— Start of TEXT SHOWN —
[U-Boot] [PATCH 02/10] arm64: Make full va map code more dynamic

Alexander Graf agraf at suse.de
Mon Feb 29 22:05:53 CET 2016



On 29.02.16 17:52, Stephen Warren wrote:
> On 02/27/2016 05:09 AM, Alexander Graf wrote:
>>
>>
>> On 26.02.16 20:25, Stephen Warren wrote:
>>> On 02/25/2016 09:36 AM, Alexander Graf wrote:
>>>>
>>>>
>>>> On 24.02.16 19:14, Stephen Warren wrote:
>>>>> On 02/24/2016 05:11 AM, Alexander Graf wrote:
>>>>>> The idea to generate our pages tables from an array of memory ranges
>>>>>> is very sound. However, instead of hard coding the code to create up
>>>>>> to 2 levels of 64k granule page tables, we really should just create
>>>>>> normal 4k page tables that allow us to set caching attributes on 2M
>>>>>> or 4k level later on.
>>>>>>
>>>>>> So this patch moves the full_va mapping code to 4k page size and
>>>>>> makes it fully flexible to dynamically create as many levels as
>>>>>> necessary for a map (including dynamic 1G/2M pages). It also adds
>>>>>> support to dynamically split a large map into smaller ones when
>>>>>> some code wants to set dcache attributes.
— End of TEXT SHOWN —
— Start of MATERIAL PROVIDED —
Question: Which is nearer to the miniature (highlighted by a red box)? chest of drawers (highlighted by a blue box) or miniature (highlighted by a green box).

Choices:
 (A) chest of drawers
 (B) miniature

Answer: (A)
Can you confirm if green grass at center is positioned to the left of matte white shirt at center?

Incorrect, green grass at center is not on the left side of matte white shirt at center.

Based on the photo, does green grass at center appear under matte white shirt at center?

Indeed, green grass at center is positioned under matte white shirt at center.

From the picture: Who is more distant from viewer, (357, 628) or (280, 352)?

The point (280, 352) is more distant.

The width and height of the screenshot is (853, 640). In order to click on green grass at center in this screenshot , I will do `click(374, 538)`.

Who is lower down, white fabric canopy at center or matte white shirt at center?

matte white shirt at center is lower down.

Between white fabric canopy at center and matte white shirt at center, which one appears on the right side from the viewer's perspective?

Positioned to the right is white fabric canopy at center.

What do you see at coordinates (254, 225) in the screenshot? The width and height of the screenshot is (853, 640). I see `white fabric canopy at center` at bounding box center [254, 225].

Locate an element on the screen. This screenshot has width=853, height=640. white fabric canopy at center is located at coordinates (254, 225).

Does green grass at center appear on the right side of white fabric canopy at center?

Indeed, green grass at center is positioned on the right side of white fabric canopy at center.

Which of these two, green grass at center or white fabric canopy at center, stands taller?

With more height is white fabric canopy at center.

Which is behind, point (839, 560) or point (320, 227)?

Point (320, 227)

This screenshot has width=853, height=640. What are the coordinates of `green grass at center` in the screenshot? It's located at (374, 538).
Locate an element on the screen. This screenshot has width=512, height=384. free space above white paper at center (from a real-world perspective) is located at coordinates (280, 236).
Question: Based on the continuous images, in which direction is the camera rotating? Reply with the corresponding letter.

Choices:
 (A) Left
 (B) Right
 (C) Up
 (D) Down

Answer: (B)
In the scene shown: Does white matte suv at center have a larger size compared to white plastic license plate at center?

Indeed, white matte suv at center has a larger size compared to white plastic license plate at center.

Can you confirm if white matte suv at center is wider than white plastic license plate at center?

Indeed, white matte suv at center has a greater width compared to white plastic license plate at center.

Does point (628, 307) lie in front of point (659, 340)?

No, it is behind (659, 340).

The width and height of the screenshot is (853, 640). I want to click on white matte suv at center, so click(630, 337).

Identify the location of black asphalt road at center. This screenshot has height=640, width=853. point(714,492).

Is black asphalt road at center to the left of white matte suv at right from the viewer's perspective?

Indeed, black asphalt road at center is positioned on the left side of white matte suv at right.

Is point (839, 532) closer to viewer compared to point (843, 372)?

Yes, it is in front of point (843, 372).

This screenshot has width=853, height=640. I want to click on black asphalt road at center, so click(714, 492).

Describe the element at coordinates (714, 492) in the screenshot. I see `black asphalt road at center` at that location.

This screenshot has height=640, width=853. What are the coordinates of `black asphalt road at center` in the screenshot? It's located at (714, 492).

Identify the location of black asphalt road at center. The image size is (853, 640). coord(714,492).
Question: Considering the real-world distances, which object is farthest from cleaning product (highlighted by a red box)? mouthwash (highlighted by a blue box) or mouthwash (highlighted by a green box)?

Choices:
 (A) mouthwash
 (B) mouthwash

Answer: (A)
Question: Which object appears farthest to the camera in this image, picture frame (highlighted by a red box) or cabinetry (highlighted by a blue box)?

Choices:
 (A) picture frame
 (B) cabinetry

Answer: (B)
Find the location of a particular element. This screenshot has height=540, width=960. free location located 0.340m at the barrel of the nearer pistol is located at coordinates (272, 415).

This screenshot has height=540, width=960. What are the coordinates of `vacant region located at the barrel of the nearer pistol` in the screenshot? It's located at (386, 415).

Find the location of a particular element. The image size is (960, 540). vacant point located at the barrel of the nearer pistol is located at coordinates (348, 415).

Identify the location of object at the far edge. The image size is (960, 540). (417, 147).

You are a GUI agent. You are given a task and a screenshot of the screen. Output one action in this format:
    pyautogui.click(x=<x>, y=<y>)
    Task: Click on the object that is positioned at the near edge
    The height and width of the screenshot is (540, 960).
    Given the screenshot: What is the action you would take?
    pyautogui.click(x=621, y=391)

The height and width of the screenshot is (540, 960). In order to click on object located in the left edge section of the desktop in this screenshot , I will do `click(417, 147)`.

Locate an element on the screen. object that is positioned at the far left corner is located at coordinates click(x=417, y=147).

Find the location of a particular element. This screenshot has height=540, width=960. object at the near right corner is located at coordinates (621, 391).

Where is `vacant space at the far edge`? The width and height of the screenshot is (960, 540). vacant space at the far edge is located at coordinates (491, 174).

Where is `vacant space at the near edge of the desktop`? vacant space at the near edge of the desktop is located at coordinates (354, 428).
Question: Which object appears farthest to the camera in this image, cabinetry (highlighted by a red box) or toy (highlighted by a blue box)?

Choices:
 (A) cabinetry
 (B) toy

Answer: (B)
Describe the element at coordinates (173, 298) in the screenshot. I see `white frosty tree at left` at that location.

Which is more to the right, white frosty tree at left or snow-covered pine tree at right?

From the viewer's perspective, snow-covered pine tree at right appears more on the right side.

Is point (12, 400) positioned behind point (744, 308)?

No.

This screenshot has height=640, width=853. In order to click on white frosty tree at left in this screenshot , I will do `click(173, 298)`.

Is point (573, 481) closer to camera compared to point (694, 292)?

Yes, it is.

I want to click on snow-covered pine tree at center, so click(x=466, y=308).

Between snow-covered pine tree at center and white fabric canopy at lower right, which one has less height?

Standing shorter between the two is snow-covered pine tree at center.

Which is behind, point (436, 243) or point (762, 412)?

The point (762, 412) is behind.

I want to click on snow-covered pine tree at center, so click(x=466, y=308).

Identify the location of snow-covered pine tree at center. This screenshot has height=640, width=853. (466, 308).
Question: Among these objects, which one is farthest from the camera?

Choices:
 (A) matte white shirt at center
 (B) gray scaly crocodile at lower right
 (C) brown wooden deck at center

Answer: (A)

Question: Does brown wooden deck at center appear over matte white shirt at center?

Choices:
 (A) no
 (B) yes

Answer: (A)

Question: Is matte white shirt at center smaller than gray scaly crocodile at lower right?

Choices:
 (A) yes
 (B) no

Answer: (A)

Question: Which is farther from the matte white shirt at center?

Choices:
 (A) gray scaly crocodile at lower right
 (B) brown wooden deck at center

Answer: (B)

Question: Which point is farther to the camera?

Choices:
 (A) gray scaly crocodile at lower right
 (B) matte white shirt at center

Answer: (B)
— End of MATERIAL PROVIDED —
**EXERCISE SET:**
(a) List every page or mapping size that the U-Boot patch thread mentions, with each size given once.
(b) Summarize the U-Boot patch thread in two sentences.
(c) Write the next part of the U-Boot patch thread, picking up after its last sentence.

**THE REPLIES:**
(a) 64k, 4k, 2M, 1G

(b) In a nested exchange with Stephen Warren, Alexander Graf's arm64 patch argues that page tables generated from an array of memory ranges should be normal 4k page tables rather than hard-coded 64k granule tables with up to 2 levels. The patch moves the full_va mapping code to 4k page size, lets it create as many levels as a map needs (including dynamic 1G/2M pages), and adds support for splitting a large map into smaller ones when code sets dcache attributes.

(c)
>>>>>>
>>>>>> With all this in place, there is very little reason to create your
>>>>>> own page tables in board specific files.
>>>>>>
>>>>>> Signed-off-by: Alexander Graf <agraf at suse.de>
>>>>>
>>>>>> +/*
>>>>>> + * This is a recursively called function to count the number of
>>>>>> + * page tables we need to cover a particular PTE range. If you
>>>>>> + * call this with level = -1 you basically get the full 48 bit
>>>>>> + * coverage.
>>>>>> + */
>>>>>> +static int count_required_pts(u64 addr, int level, u64 maxaddr)
>>>>>
>>>>> I think this looks correct now. Nits below if a respin is needed for
>>>>> other reasons.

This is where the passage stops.